Eerika: In addition to the main event, we run Node year-round, which is a community focused on monthly events. We're also developing the software side of Node, such as an investor tool for early-stage startups. Besides that, we have Slush'd, a series of local events worldwide to address local ecosystem challenges and bottlenecks.
Ben: I've seen the evolution of the Slush platform, which is impressive. Can you tell us more about the platform's growth and its key features?

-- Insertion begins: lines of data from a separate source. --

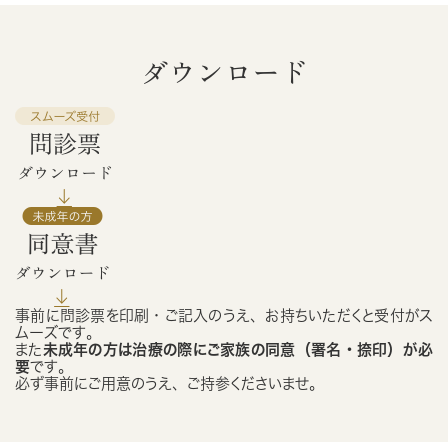
ダウンロード
事前に問診票を印刷・ご記入のうえ、お持ちいただくと受付がス
ムーズです。
また
未成年の方は治療の際にご家族の同意（署名・捺印）が必
要
です。
必ず事前にご用意のうえ、ご持参くださいませ。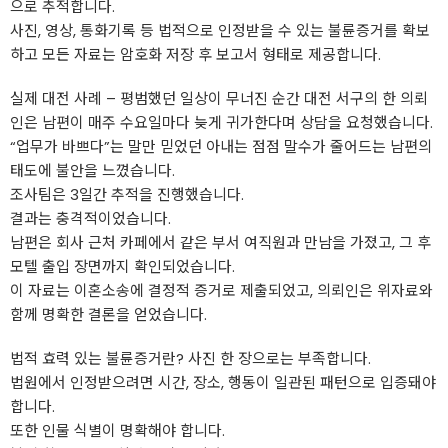
으로 추적합니다.
사진, 영상, 통화기록 등 법적으로 인정받을 수 있는 불륜증거를 확보
하고 모든 자료는 암호화 저장 후 보고서 형태로 제공합니다.
실제 대전 사례 – 평범했던 일상이 무너진 순간 대전 서구의 한 의뢰
인은 남편이 매주 수요일마다 늦게 귀가한다며 상담을 요청했습니다.
“업무가 바쁘다”는 말만 믿었던 아내는 점점 말수가 줄어드는 남편의
태도에 불안을 느꼈습니다.
조사팀은 3일간 추적을 진행했습니다.
결과는 충격적이었습니다.
남편은 회사 근처 카페에서 같은 부서 여직원과 만남을 가졌고, 그 후
모텔 출입 장면까지 확인되었습니다.
이 자료는 이혼소송에 결정적 증거로 제출되었고, 의뢰인은 위자료와
함께 명확한 결론을 얻었습니다.
법적 효력 있는 불륜증거란? 사진 한 장으로는 부족합니다.
법원에서 인정받으려면 시간, 장소, 행동이 일관된 패턴으로 입증돼야
합니다.
또한 인물 식별이 명확해야 합니다.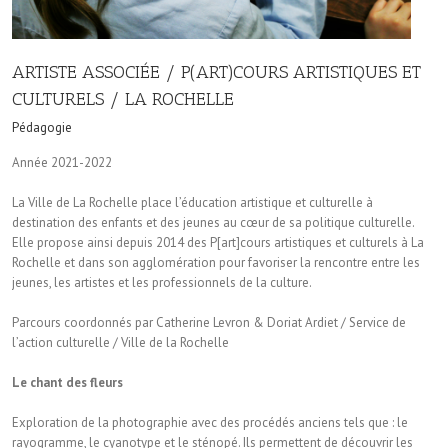
ARTISTE ASSOCIÉE / P(ART)COURS ARTISTIQUES ET
CULTURELS / LA ROCHELLE
Pédagogie
Année 2021-2022
La Ville de La Rochelle place l’éducation artistique et culturelle à
destination des enfants et des jeunes au cœur de sa politique culturelle.
Elle propose ainsi depuis 2014 des P[art]cours artistiques et culturels à La
Rochelle et dans son agglomération pour favoriser la rencontre entre les
jeunes, les artistes et les professionnels de la culture.
Parcours coordonnés par Catherine Levron & Doriat Ardiet / Service de
l’action culturelle / Ville de la Rochelle
Le chant des fleurs
Exploration de la photographie avec des procédés anciens tels que : le
rayogramme, le cyanotype et le sténopé. Ils permettent de découvrir les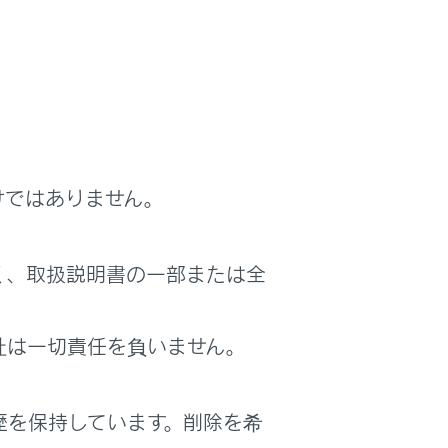
故につながるおそれがあり危険です。
。
ランプ等）を取り付けないでください。
サス販売店で点検を受けてください。
けではありません。
く、取扱説明書の一部または全
けないでください。
社は一切責任を負いません。
歴を保持しています。削除を希
動しないことがあり思わぬ事故につながる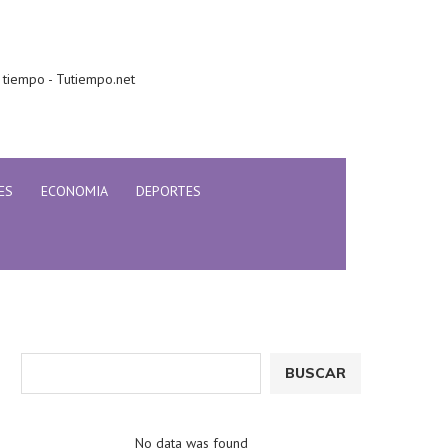
 tiempo - Tutiempo.net
ES
ECONOMIA
DEPORTES
BUSCAR
No data was found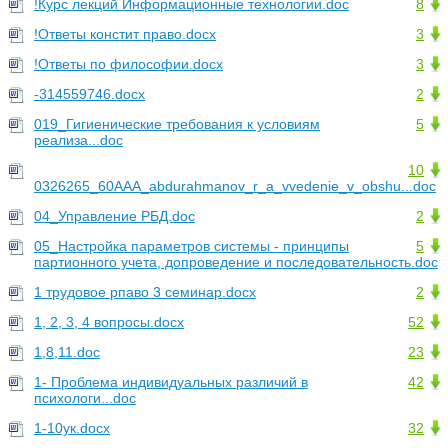
!Курс лекций Информационные технологии.doc
8
!Ответы констит право.docx
3
!Ответы по философии.docx
3
-314559746.docx
2
019_Гигиенические требования к условиям
5
реализа...doc
10
0326265_60AAA_abdurahmanov_r_a_vvedenie_v_obshu...doc
04_Управление РБД.doc
2
05_Настройка параметров системы - принципы
5
партионного учета, допроведение и последовательность.doc
1 трудовое рпаво 3 семинар.docx
2
1, 2, 3, 4 вопросы.docx
52
1,8,11.doc
23
1- Проблема индивидуальных различий в
42
психологи...doc
1-10ук.docx
32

Eerika: Our online products run on Platform, a holistic system for everything our event needs. We've extended features like the investor tool beyond the event. In terms of matchmaking, we've focused on increasing response rates and improving user inbox management. We also increased overall meeting capacity and introduced matchmaking in some side events, like Investor Day and Founders Day.

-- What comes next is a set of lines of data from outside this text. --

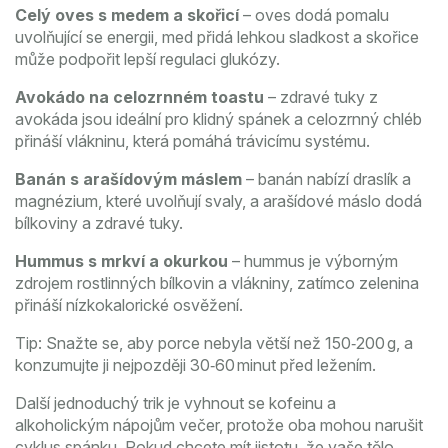
Celý oves s medem a skořicí
– oves dodá pomalu
uvolňující se energii, med přidá lehkou sladkost a skořice
může podpořit lepší regulaci glukózy.
Avokádo na celozrnném toastu
– zdravé tuky z
avokáda jsou ideální pro klidný spánek a celozrnný chléb
přináší vlákninu, která pomáhá trávicímu systému.
Banán s arašídovým máslem
– banán nabízí draslík a
magnézium, které uvolňují svaly, a arašídové máslo dodá
bílkoviny a zdravé tuky.
Hummus s mrkví a okurkou
– hummus je výborným
zdrojem rostlinných bílkovin a vlákniny, zatímco zelenina
přináší nízkokalorické osvěžení.
Tip: Snažte se, aby porce nebyla větší než 150‑200 g, a
konzumujte ji nejpozději 30‑60 minut před ležením.
Další jednoduchý trik je vyhnout se kofeinu a
alkoholickým nápojům večer, protože oba mohou narušit
cyklus spánku. Pokud chcete mít jistotu, že vaše tělo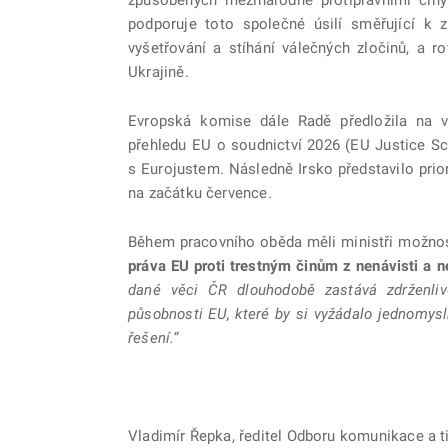
podporuje toto společné úsilí směřující k z
vyšetřování a stíhání válečných zločinů, a ro
Ukrajině.
Evropská komise dále Radě předložila na v
přehledu EU o soudnictví 2026 (EU Justice Sc
s Eurojustem. Následně Irsko představilo prior
na začátku července.
Během pracovního oběda měli ministři možnost
práva EU proti trestným činům z nenávisti a
dané věci ČR dlouhodobě zastává zdrženliv
působnosti EU, které by si vyžádalo jednomysln
řešení.“
Vladimír Řepka, ředitel Odboru komunikace a t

Ben: How about the Slush stage program this year? Are there any themes or speakers that stand out?
Eerika: Each stage at Slush has its purpose. For example, the Founder Stage features iconic stories on company building, while the Builder Stage focuses on hands-on company building advice. The Horizon Stage is a platform for looking into the future of technologies and other topics, and the Startup Studio shines a spotlight on early-stage startups.
Personally, I'm excited about Claire Hughes Johnson, the ex-CEO of Stripe, who will be sharing insights on building a scalable company. I also look forward to hearing from Mistral AI, Europe's answer to OpenAI, as their objectives and vision are fascinating.

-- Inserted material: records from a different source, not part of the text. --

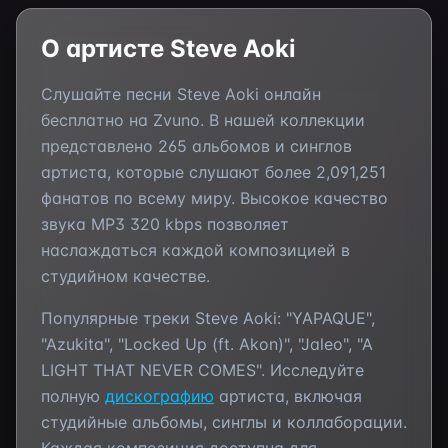
О артисте
Steve Aoki
Слушайте песни
Steve Aoki
онлайн
бесплатно на Zvuno. В нашей коллекции
представлено
265
альбомов и синглов
артиста, которые слушают более
2,091,251
фанатов по всему миру. Высокое качество
звука MP3 320 kbps позволяет
наслаждаться каждой композицией в
студийном качестве.
Популярные треки
Steve Aoki
:
"YAPAQUE",
"Azukita", "Locked Up (ft. Akon)", "Jaleo", "A
LIGHT THAT NEVER COMES"
. Исследуйте
полную
дискографию
артиста, включая
студийные альбомы, синглы и коллаборации.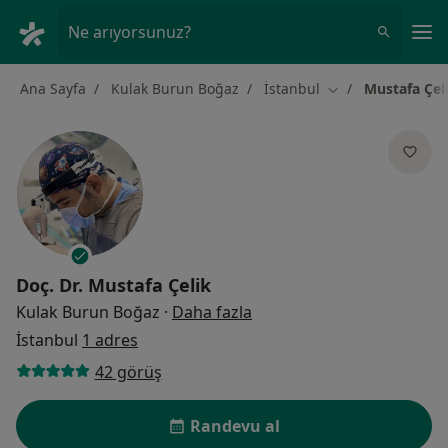
An
Ne arıyorsunuz?
Ana Sayfa
Kulak Burun Boğaz
İstanbul
Mustafa Çel
Şehir değiştir
Doç. Dr.
Mustafa Çelik
uzmanliklar hakkinda
Kulak Burun Boğaz
·
Daha fazla
İstanbul
1 adres
42 görüş
Randevu al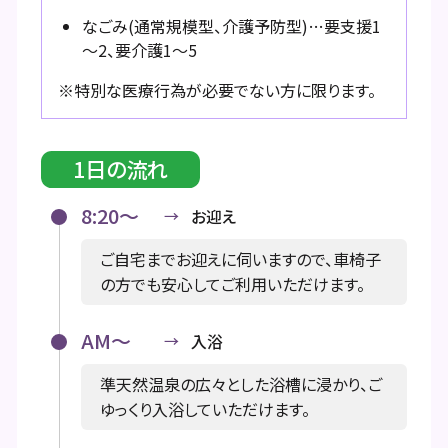
なごみ(通常規模型、介護予防型)…要支援1
～2、要介護1～5
※特別な医療行為が必要でない方に限ります。
1日の流れ
8:20～
お迎え
ご自宅までお迎えに伺いますので、車椅子
の方でも安心してご利用いただけます。
AM～
入浴
準天然温泉の広々とした浴槽に浸かり、ご
ゆっくり入浴していただけます。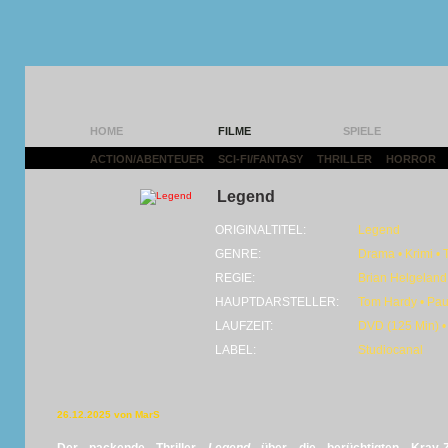
HOME
FILME
SPIELE
ACTION/ABENTEUER
|
SCI-FI/FANTASY
|
THRILLER
|
HORROR
|
Legend
ORIGINALTITEL:
Legend
GENRE:
Drama • Krimi • T
REGIE:
Brian Helgeland
HAUPTDARSTELLER:
Tom Hardy • Pau
LAUFZEIT:
DVD (125 Min) •
LABEL:
Studiocanal
26.12.2025 von MarS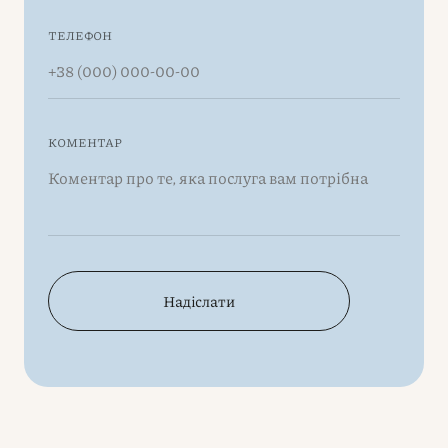
ТЕЛЕФОН
КОМЕНТАР
Надіслати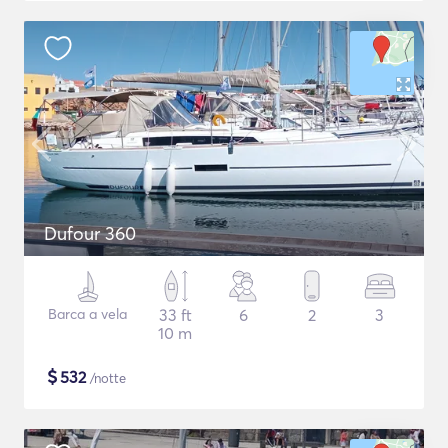
Dufour 360
Barca a vela
33 ft
6
2
3
10 m
$
532
/notte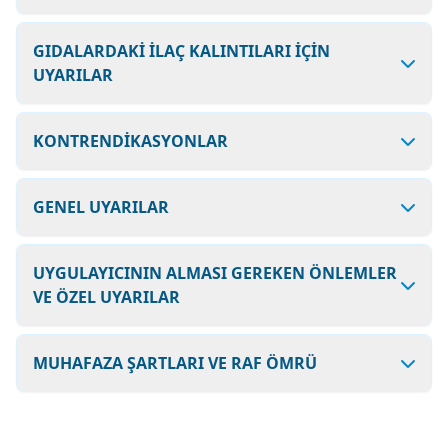
GIDALARDAKİ İLAÇ KALINTILARI İÇİN
UYARILAR
KONTRENDİKASYONLAR
GENEL UYARILAR
UYGULAYICININ ALMASI GEREKEN ÖNLEMLER
VE ÖZEL UYARILAR
MUHAFAZA ŞARTLARI VE RAF ÖMRÜ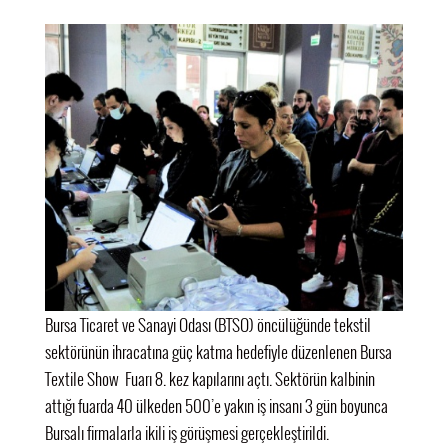
Bursa Ticaret ve Sanayi Odası (BTSO) öncülüğünde tekstil
sektörünün ihracatına güç katma hedefiyle düzenlenen Bursa
Textile Show Fuarı 8. kez kapılarını açtı. Sektörün kalbinin
attığı fuarda 40 ülkeden 500’e yakın iş insanı 3 gün boyunca
Bursalı firmalarla ikili iş görüşmesi gerçekleştirildi.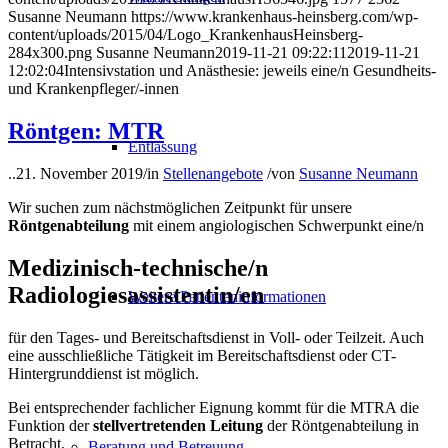
Susanne Neumann
https://www.krankenhaus-heinsberg.com/wp-
content/uploads/2015/04/Logo_KrankenhausHeinsberg-
284x300.png
Susanne Neumann
2019-11-21 09:22:11
2019-11-21
12:02:04
Intensivstation und Anästhesie: jeweils eine/n Gesundheits-
und Krankenpfleger/-innen
Röntgen: MTR
Entlassung
..
21. November 2019
/
in
Stellenangebote
/
von
Susanne Neumann
Wir suchen zum nächstmöglichen Zeitpunkt für unsere
Röntgenabteilung
mit einem angiologischen Schwerpunkt eine/n
Medizinisch-technische/n
Radiologiesassistentin/en
Weitere Patienteninformationen
für den Tages- und Bereitschaftsdienst in Voll- oder Teilzeit. Auch
eine ausschließliche Tätigkeit im Bereitschaftsdienst oder CT-
Hintergrunddienst ist möglich.
Bei entsprechender fachlicher Eignung kommt für die MTRA die
Funktion der
stellvertretenden Leitung
der Röntgenabteilung in
Betracht.
Beratung und Betreuung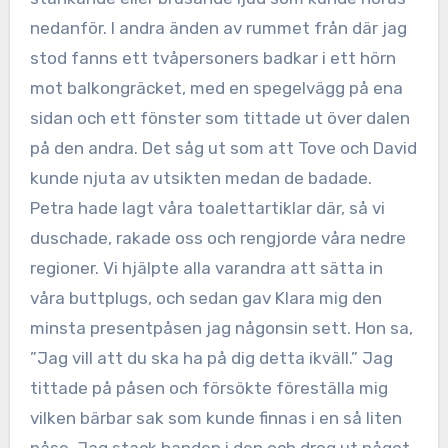
nedanför. I andra änden av rummet från där jag
stod fanns ett tvåpersoners badkar i ett hörn
mot balkongräcket, med en spegelvägg på ena
sidan och ett fönster som tittade ut över dalen
på den andra. Det såg ut som att Tove och David
kunde njuta av utsikten medan de badade.
Petra hade lagt våra toalettartiklar där, så vi
duschade, rakade oss och rengjorde våra nedre
regioner. Vi hjälpte alla varandra att sätta in
våra buttplugs, och sedan gav Klara mig den
minsta presentpåsen jag någonsin sett. Hon sa,
”Jag vill att du ska ha på dig detta ikväll.” Jag
tittade på påsen och försökte föreställa mig
vilken bärbar sak som kunde finnas i en så liten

Ben: Can you tell us more about the Slush 100 competition and the startups involved?
Eerika: Certainly. We partner with five leading VCs, and the winner receives a 1 million euro equity investment. The top 20 have been selected, and they're preparing for their semifinal speeches. The competition is exclusively for early-stage companies founded in 2020 or later, providing them with a platform to connect with leading VCs and investors.
Ben: On the sustainability front, what eco-friendly initiatives does Slush undertake during the conference?
Eerika: Sustainability is crucial for us. We focus on reusing materials and providing plant-based food services. We also offset carbon emissions from our event operations and all participants' flights, working with Supercritical. Attendees have the option to contribute to offsetting their carbon footprint.
Ben: Diversity and inclusion are essential for Slush. How do you ensure that everyone feels welcome at the event?
Eerika: We have a strict code of conduct that all participants must read and follow. We have safety mediators to resolve conflicts and provide support. We believe that diversity and role models matter, so we make sure our stage program is diverse. Currently, 75% of our leadership positions are held by women, which is essential for shaping the future of the ecosystem.
Ben: Thank you, Eerika. It's been a pleasure talking to you. What's next on your agenda after December 1st?
Eerika: First, I'll take a day to sleep in, then the team will review feedback and start planning for the future. This will be my last year at Slush, so I want to ensure a successful conclusion.
Don't miss Slush 2023, where innovation, diversity, and exciting startups come together to create a lasting impact. Thanks again to Eerika for sharing her insights and vision for Slush with us.